Наконец — то Владимир Иванович, сел и немного успокоился. В кабинете повисла тишина.
Первый день после встречи со Стрельниковым близился к концу. В рабочей суете она вспомнила о Павле только, когда увидела его в окно.
Стрельников, прохаживаясь по истоптанной дорожке, периодически посматривал на циферблат. И надо ж, ко всем неурядицам, еще и рецепт потерять. Не найдя в аптеке бумажки с размашистым почерком, он перезвонил Софье, но та, как не силилась, кроме Сашиных наставлений о вреде курения, о лекарстве не вспомнила. Он хотел позвонить Лере, может она помнит, куда он приткнул рецепт, но представив тональность разговора, решил — проще самому съездить в больницу.
Он опять посмотрел на часы. До встречи с начальником внутренней охраны оставался ровно час. Если Саша, конечно, не опоздает на этот час.
Павел еще раз посмотрел в сторону главного входа и боковым зрением приметил припаркованный синий «Опель». Все мысли о женской непунктуальности вылетели с головы. Взгляд прикипел к водителю.
Натянув почти на глаза яркую нелепую кепку, миновав проходную, тот направлялся к охраннику. Судя по жестам, вероятнее всего, он спрашивал куда — то дорогу и получив отрицательный ответ, так же, не спеша направился к воротам.

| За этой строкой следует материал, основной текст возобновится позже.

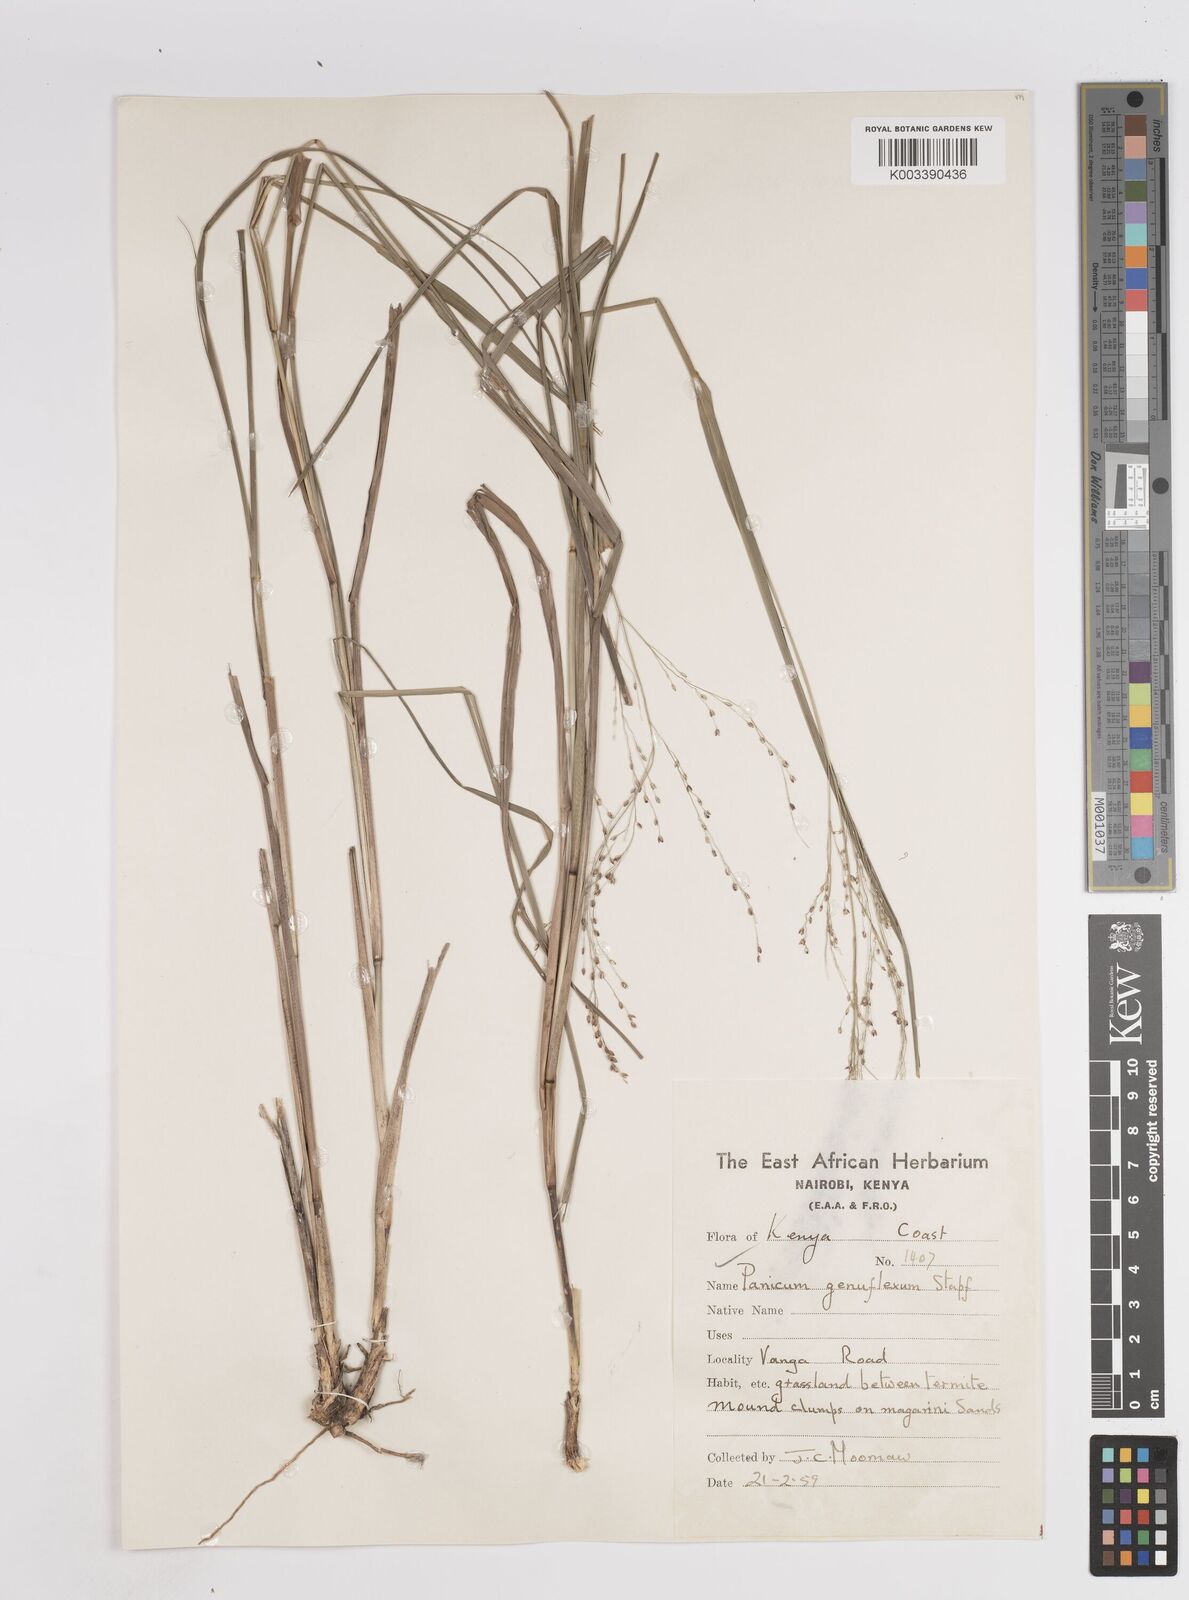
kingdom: Plantae
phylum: Tracheophyta
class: Liliopsida
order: Poales
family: Poaceae
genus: Panicum
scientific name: Panicum genuflexum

Мало ли в городе синих «опелей». Он бы не обратил никакого внимания на чужую заурядную машину, если б не события последних дней.
Поздно вечером, едва покинув парковочное место для служебного транспорта банка, за ним тронулся такой же, невзрачный синий «Опель». Еще не поняв до конца, что именно заставило насторожиться, Стрельников переключил скорость и, влившись в монотонно гудящий поток, интуитивно скосил глаза в зеркало.